Em causa está a suposta prática pelos quatro arguidos, uma mãe e os dois filhos e uma advogada, de “factos suscetíveis de integrar os crimes de burla qualificada, falsidade informática, falsidade de documento e branqueamento”, pode ler-se num comunicado divulgado hoje pelo Ministério Público (MP).
Segundo o MP, numa nota publicada na página de Internet da Procuradoria-Geral Regional de Évora, consultada pela agência Lusa, os quatro arguidos são portugueses, tal como a vítima, que atualmente tem 84 anos.
De acordo com a acusação, “três dos arguidos, mãe e dois filhos, delinearam um plano que consistiu em ganhar a proximidade e confiança da vítima, que se encontrava institucionalizada em lar de idosos”.

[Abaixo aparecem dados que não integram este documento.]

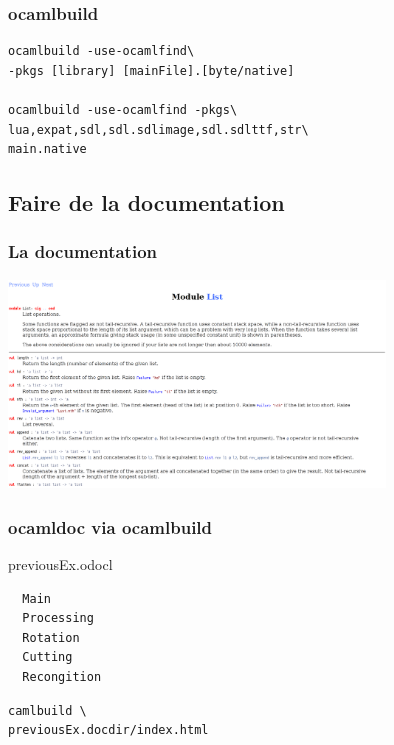 \begin{frame}[fragile]
	\frametitle{ocamlbuild}
	\begin{lstlisting}
ocamlbuild -use-ocamlfind\
-pkgs [library] [mainFile].[byte/native]

ocamlbuild -use-ocamlfind -pkgs\
lua,expat,sdl,sdl.sdlimage,sdl.sdlttf,str\
main.native
	\end{lstlisting}
\end{frame}

\subsection{Faire de la documentation} %
\begin{frame}
	\frametitle{La documentation}
	\begin{center}
		\includegraphics[width=10cm]{pics/doc.png}
	\end{center}
\end{frame}

\begin{frame}[fragile]
	\frametitle{ocamldoc via ocamlbuild}
	\begin{center}
		\begin{minipage}{0.32\textwidth}
			previousEx.odocl
			\begin{lstlisting}
  Main
  Processing
  Rotation
  Cutting
  Recongition
			\end{lstlisting}
		\end{minipage}
		\begin{minipage}{0.6\textwidth}
			\begin{lstlisting}
camlbuild \
previousEx.docdir/index.html
			\end{lstlisting}
		\end{minipage}
	\end{center}
\end{frame}

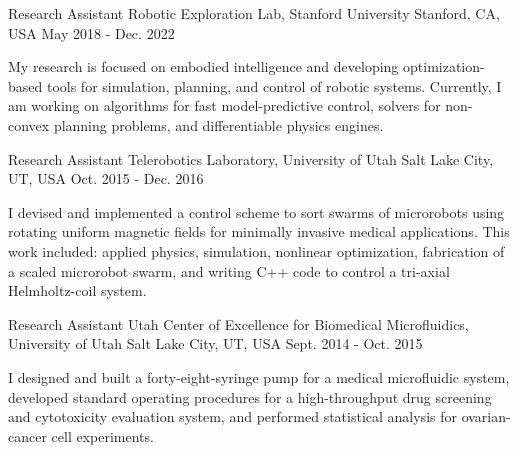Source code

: 

\begin{cventries}

  \cventry
    {Research Assistant} %
    {Robotic Exploration Lab, Stanford University} %
    {Stanford, CA, USA} %
    {May 2018 - Dec. 2022} %
    {
      \begin{cvitems} %
      My research is focused on embodied intelligence and developing optimization-based tools for simulation, planning, and control of robotic systems. Currently, I am working on algorithms for fast model-predictive control, solvers for non-convex planning problems, and differentiable physics engines. 
      \end{cvitems}
    }
    
  \cventry
    {Research Assistant} %
    {Telerobotics Laboratory, University of Utah} %
    {Salt Lake City, UT, USA} %
    {Oct. 2015 - Dec. 2016} %
    {
      \begin{cvitems} %
      I devised and implemented a control scheme to sort swarms of microrobots using rotating uniform magnetic fields for minimally invasive medical applications. This work included: applied physics, simulation, nonlinear optimization, fabrication of a scaled microrobot swarm, and writing C++ code to control a tri-axial Helmholtz-coil system.
      \end{cvitems}
    }
    
  \cventry
    {Research Assistant} %
    {Utah Center of Excellence for Biomedical Microfluidics, University of Utah} %
    {Salt Lake City, UT, USA} %
    {Sept. 2014 - Oct. 2015} %
    {
      \begin{cvitems} %
      I designed and built a forty-eight-syringe pump for a medical microfluidic system, developed standard operating procedures for a high-throughput drug screening and cytotoxicity evaluation system, and performed statistical analysis for ovarian-cancer cell experiments.
      \end{cvitems}
    }

\end{cventries}

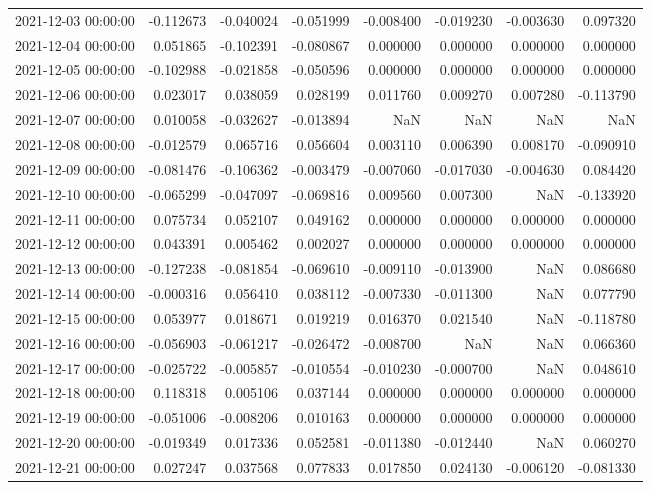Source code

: \begin{tabular}{lrrrrrrr}
2021-12-03 00:00:00 & -0.112673 & -0.040024 & -0.051999 & -0.008400 & -0.019230 & -0.003630 & 0.097320 \\
2021-12-04 00:00:00 & 0.051865 & -0.102391 & -0.080867 & 0.000000 & 0.000000 & 0.000000 & 0.000000 \\
2021-12-05 00:00:00 & -0.102988 & -0.021858 & -0.050596 & 0.000000 & 0.000000 & 0.000000 & 0.000000 \\
2021-12-06 00:00:00 & 0.023017 & 0.038059 & 0.028199 & 0.011760 & 0.009270 & 0.007280 & -0.113790 \\
2021-12-07 00:00:00 & 0.010058 & -0.032627 & -0.013894 & NaN & NaN & NaN & NaN \\
2021-12-08 00:00:00 & -0.012579 & 0.065716 & 0.056604 & 0.003110 & 0.006390 & 0.008170 & -0.090910 \\
2021-12-09 00:00:00 & -0.081476 & -0.106362 & -0.003479 & -0.007060 & -0.017030 & -0.004630 & 0.084420 \\
2021-12-10 00:00:00 & -0.065299 & -0.047097 & -0.069816 & 0.009560 & 0.007300 & NaN & -0.133920 \\
2021-12-11 00:00:00 & 0.075734 & 0.052107 & 0.049162 & 0.000000 & 0.000000 & 0.000000 & 0.000000 \\
2021-12-12 00:00:00 & 0.043391 & 0.005462 & 0.002027 & 0.000000 & 0.000000 & 0.000000 & 0.000000 \\
2021-12-13 00:00:00 & -0.127238 & -0.081854 & -0.069610 & -0.009110 & -0.013900 & NaN & 0.086680 \\
2021-12-14 00:00:00 & -0.000316 & 0.056410 & 0.038112 & -0.007330 & -0.011300 & NaN & 0.077790 \\
2021-12-15 00:00:00 & 0.053977 & 0.018671 & 0.019219 & 0.016370 & 0.021540 & NaN & -0.118780 \\
2021-12-16 00:00:00 & -0.056903 & -0.061217 & -0.026472 & -0.008700 & NaN & NaN & 0.066360 \\
2021-12-17 00:00:00 & -0.025722 & -0.005857 & -0.010554 & -0.010230 & -0.000700 & NaN & 0.048610 \\
2021-12-18 00:00:00 & 0.118318 & 0.005106 & 0.037144 & 0.000000 & 0.000000 & 0.000000 & 0.000000 \\
2021-12-19 00:00:00 & -0.051006 & -0.008206 & 0.010163 & 0.000000 & 0.000000 & 0.000000 & 0.000000 \\
2021-12-20 00:00:00 & -0.019349 & 0.017336 & 0.052581 & -0.011380 & -0.012440 & NaN & 0.060270 \\
2021-12-21 00:00:00 & 0.027247 & 0.037568 & 0.077833 & 0.017850 & 0.024130 & -0.006120 & -0.081330 \\

\end{tabular}
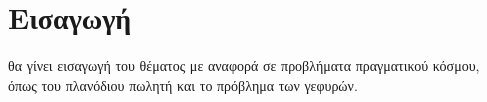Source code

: \section{Εισαγωγή}
θα γίνει εισαγωγή του θέματος με αναφορά σε προβλήματα πραγματικού κόσμου, όπως του πλανόδιου πωλητή και το πρόβλημα των γεφυρών.


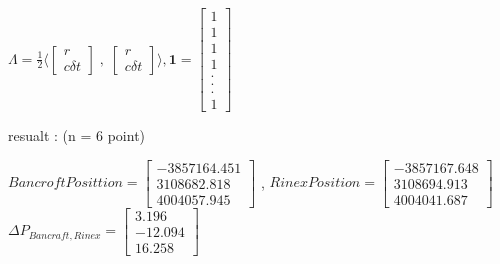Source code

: \documentclass[12pt]{article}
\begin{document}
\begin{center}

$\Lambda = \frac{1}{2} \langle \begin{bmatrix}
     r\\
     c \delta t
\end{bmatrix} \; , \; \begin{bmatrix}
     r\\
     c\delta t
\end{bmatrix}  \rangle , \textbf{1} = \begin{bmatrix}
     1\\
     1\\
     1\\
     1\\
     .\\
     .\\
     .\\
     1
\end{bmatrix} $
\end{center}
\newpage
resualt : (n = 6 point) \\[0.5in]
\begin{center}
 $Bancroft Posittion = \begin{bmatrix}
         -3857164.451\\
          3108682.818\\
          4004057.945
\end{bmatrix}$ , $RinexPosition = \begin{bmatrix}
             -3857167.648\\
              3108694.913\\
              4004041.687
\end{bmatrix}$ \\[0.5in]
$\Delta P_{Bancraft,Rinex} = \begin{bmatrix}
           3.196\\
            -12.094\\
          16.258
\end{bmatrix}$
\end{center}
\end{document}
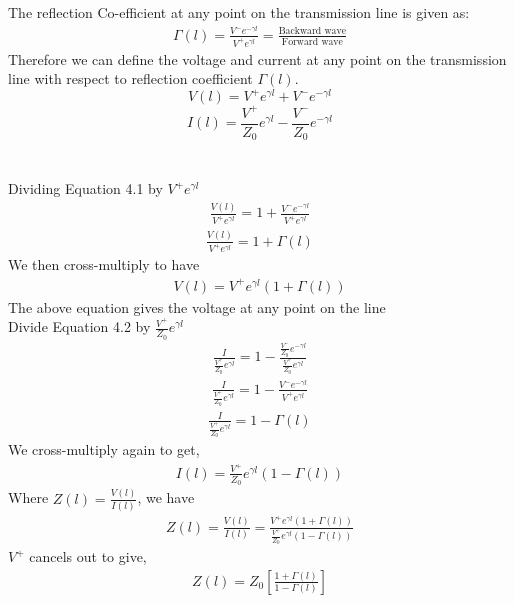 The reflection Co-efficient at any point on the transmission line is given as:
\begin{align*}
\Gamma{(l)} = \frac{V^-e^{-\gamma l}}{V^+e^{\gamma l}} = \frac{\text{Backward wave}}{\text{Forward wave}}
\end{align*}
Therefore we can define the voltage and current at any point on the transmission line with respect to reflection coefficient $\Gamma(l)$.
\begin{equation}
V(l) = V^+e^{\gamma l} + V^-e^{-\gamma l}
\end{equation}
\begin{equation}
I(l) =\frac{V^+}{Z_0} e^{\gamma l} - \frac{V^-}{Z_0}e^{-\gamma l}
\end{equation}\\\\
Dividing Equation 4.1 by $V^+e^{\gamma l}$
\begin{align*}
\frac{V(l)}{ V^+e^{\gamma l}} = 1 + \frac{ V^-e^{-\gamma l}}{ V^+e^{\gamma l}}
\end{align*}
\begin{align*}
\frac{V(l)}{ V^+e^{\gamma l}} = 1 + \Gamma(l)
\end{align*}
We then cross-multiply to have
\begin{align*}
V(l) = V^+e^{\gamma l} (1 + \Gamma(l))
\end{align*}
The above equation gives the voltage at any point on the line\\
Divide Equation 4.2 by $\frac{V^+}{Z_0} e^{\gamma l}$
\begin{align*}
\frac{I}{\frac{V^+}{Z_0} e^{\gamma l}} = 1 - \frac{\frac{V^-}{Z_0} e^{-\gamma l}}{\frac{V^+}{Z_0} e^{\gamma l}}
\end{align*}
\begin{align*}
\frac{I}{\frac{V^+}{Z_0} e^{\gamma l}}= 1 - \frac{V^-e^{-\gamma l}}{V^+e^{\gamma l}}
\end{align*}
\begin{align*}
\frac{I}{\frac{V^+}{Z_0} e^{\gamma l}} = 1 - \Gamma(l)
\end{align*}
We cross-multiply again to get,
\begin{align*}
I(l) = \frac{V^+}{Z_0} e^{\gamma l} (1 - \Gamma(l))
\end{align*}
Where $Z(l) = \frac{V(l)}{I(l)}$, we have
\begin{align*}
Z(l) = \frac{V(l)}{I(l)} = \frac{V^+e^{\gamma l} (1 + \Gamma(l))}{ \frac{V^+}{Z_0} e^{\gamma l} (1 - \Gamma(l))}
\end{align*}
$V^+$ cancels out to give,
\begin{align}
Z(l) = Z_0[\frac{1 + \Gamma(l)}{1 - \Gamma(l)}]
\end{align}

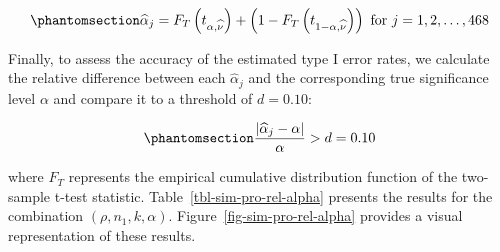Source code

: \documentclass[
  12pt]{article}
\begin{document}
\begin{equation}\phantomsection\label{eq-type-I-error-rates}{\widehat{\alpha}_j = F_{T}\left(t_{\alpha,\widehat{\nu}}\right) + \left(1 - F_{T}\left(t_{1-\alpha,\widehat{\nu}}\right)\right) \text{ for } j = 1, 2, \ldots, 468}\end{equation}

Finally, to assess the accuracy of the estimated type I error rates, we
calculate the relative difference between each \(\widehat{\alpha}_j\)
and the corresponding true significance level \(\alpha\) and compare it
to a threshold of \(d=0.10\):

\begin{equation}\phantomsection\label{eq-pro-rel-alpha}{\frac{|\widehat{\alpha}_j - \alpha|}{\alpha} > d = 0.10}\end{equation}

where \(F_T\) represents the empirical cumulative distribution function
of the two-sample t-test statistic. Table~\ref{tbl-sim-pro-rel-alpha}
presents the results for the combination \((\rho, n_1, k, \alpha)\).
Figure~\ref{fig-sim-pro-rel-alpha} provides a visual representation of
these results.

\begingroup\fontsize{7}{9}\selectfont
\end{document}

Desta forma, conseguiram supostamente apropriar-se do património da idosa, “fazendo uso de cartão bancário a débito, movimentando a seu bel-prazer a conta bancária da vítima, utilizando e fazendo suas quantias monetárias para as suas despesas diárias”, pode ler-se.
Além disso, devido à participação neste alegado esquema da quarta arguida, advogada de profissão, conseguiram “forjar a outorga de uma procuração”, disse o MP, explicando que no âmbito deste documento foram atribuídos poderes à outra arguida “para administrar livremente o património da vítima, inclusive e doar ou vender livremente os seus bens”.
“A procuração, que terá sido obtida mediante engano e sem o devido esclarecimento da vítima, permitiu aos arguidos não só acederem a poupanças da vítima, mas também venderem um imóvel que aquela tinha, causando-lhe um prejuízo não inferior a 400.000 euros”, de acordo com a acusação.
O Ministério Público disse ter promovido a declaração de perda a favor do Estado das “vantagens patrimoniais ilicitamente adquiridas”, tal como de “diversos ativos patrimoniais sobre a disponibilidade dos arguidos e que se lograram apreender no decurso da investigação”.
Apesar de o comunicado do MP não fazer referência à zona onde terão ocorrido os alegados ilícitos criminais, fonte ligada ao processo indicou hoje à Lusa que tiveram lugar no concelho de Évora.
Segundo o comunicado do MP, decorre o prazo para eventual abertura de instrução, fase que, a não ser requerida, determinará a remessa do processo para julgamento.
A investigação foi liderada pela 1.ª secção do Departamento de Investigação e Ação Penal (DIAP) de Évora, com a coadjuvação da Polícia Judiciária de Évora.